Former Irish Nationwide Building Society chief executive Michael Fingleton has lost his High Court action aimed at preventing the Central Bank from conducting an inquiry into alleged regulatory breaches at the financial institution.
Mr Fingleton, along with several other former officials of INBS, are the subject of a Central Bank inquiry, under Part III C of the 1942 Central Bank Act, which is due to commence hearings in February.
He challenged the Central Bank’s decision to subject him to an inquiry claiming it was unfair and unreasonable.
The Central Bank, which wants to inquire into allegations certain prescribed contraventions were committed by both INBS, and certain persons concerned with its management, between August 2004 and September 2008, opposed the application.
Giving judgment today Mr Justice Seamus Noonan, dismissed Mr Fingleton's action, clearing the way for the inquiry to proceed.
In a lengthy and detailed ruling Mr Justice Noonan said Mr Fingleton had “not satisfied me that there is any unfairness inherent in the inquiry process to which he is subject.”
Mr Fingelton was not present in court for the decision.
The inquiry, in the event of any finding of wrong doing, has the power to impose a fine on an individual of up to €500,000. INBS was nationalised and merged with the former Anglo Irish Bank into IBRC in 2011.
The Central Bank estimates the collapse of INBS cost the tax payer €5billion, although the figure is disputed by Mr Fingleton.
In his action Mr Fingleton sought various orders and declarations from the court in respect of the Central Bank’s decision to launch an inquiry which he claims is disproportionate, oppressive and unreasonable.
Mr Fingleton also claimed that proceeding with the inquiry is a breach of fair procedures and an unlawful breach of his right to a fair hearing.
Mr Fingleton argued the Central Bank cannot conduct an inquiry of this nature. This is because Mr Fingleton, who retired in 2010, is no longer involved in the management of an entity that was a regulated financial service provider.
It was also claimed there was a delay by the Central Bank in bringing the inquiry, he had been subject to prejudicial adverse media coverage, and was made the scapegoat for the banking crisis.
Mr Fingleton is also the subject of proceedings before the Commercial Court, also arising out of events at INBS before it was nationalised. Mr Fingleton also claims that at the very least the inquiry should not be conducted until those proceedings have been concluded.
The Central Bank had rejected all of Mr Fingelton’s arguments, and said there was nothing preventing the inquiry from proceeding as planned.
In his decision Mr Justice Noonan dismissed all grounds of Mr Fingelton’s case. The 1942 Central Bank Act applies to Mr Fingleton, the Judge said, the former INBS CEO was lawfully subject to the inquiry.
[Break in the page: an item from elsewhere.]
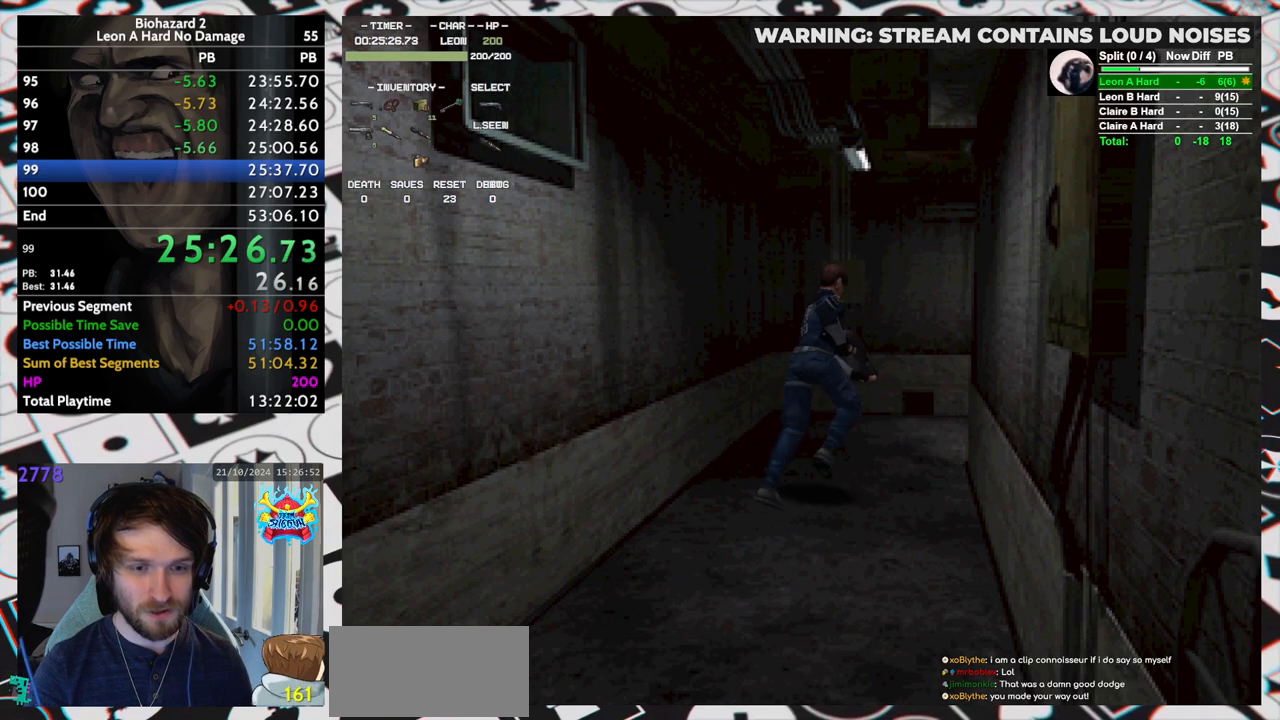
{"keys": ["right", "run", "up"], "events": [[483, "right", "down"]]}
There had been no culpable delay by the Central Bank in conducting its investigation into Mr Fingleton resulting in any unfairness to him.
The inquiry, and the elaborate procedures provided for in the 1942 Act, ensured Mr Fingleton’s right to a fair hearing “is guaranteed,” the Judge added.
“It seems to me that the public interest is well served by a credible system of financial regulation and enforcement such as that provided in the 1942 Act,” the Judge said.
Much of Mr Fingelton’s claim, the Judge said, was “an attempt to to preempt in advance issues before the inquiry that may or may not arise, or be determined by the inquiry itself.”
Any suggestion Mr Fingleton will be subject to any prejudice by the inquiry, the Judge found, was “devoid of substance and without merit.”
Rejecting Mr Fingleton’s claim the inquiry would occasion significant financial hardship on him as he would have to bear the legal costs associated in preparing for the inquiry.
The Judge noted that the Central Bank referred in a sworn statement said annual reports for INBS from the years 2003 to 2008 show Mr Fingelton’s remuneration package amounted to €9.77 million.
The Central Bank also avers that when his pension fund matures it is worth approximately €30 million. Mr Fingelton had not replied to that evidence, the Judge said.
“In the light of that the applicant’s complaints about equality of arms and the unfair costs burden on him of participating in the inquiry ring somewhat hollow,” the Judge said.
The Judge adjourned all outstanding matters in the case, including the issue of legal costs, to January 14th.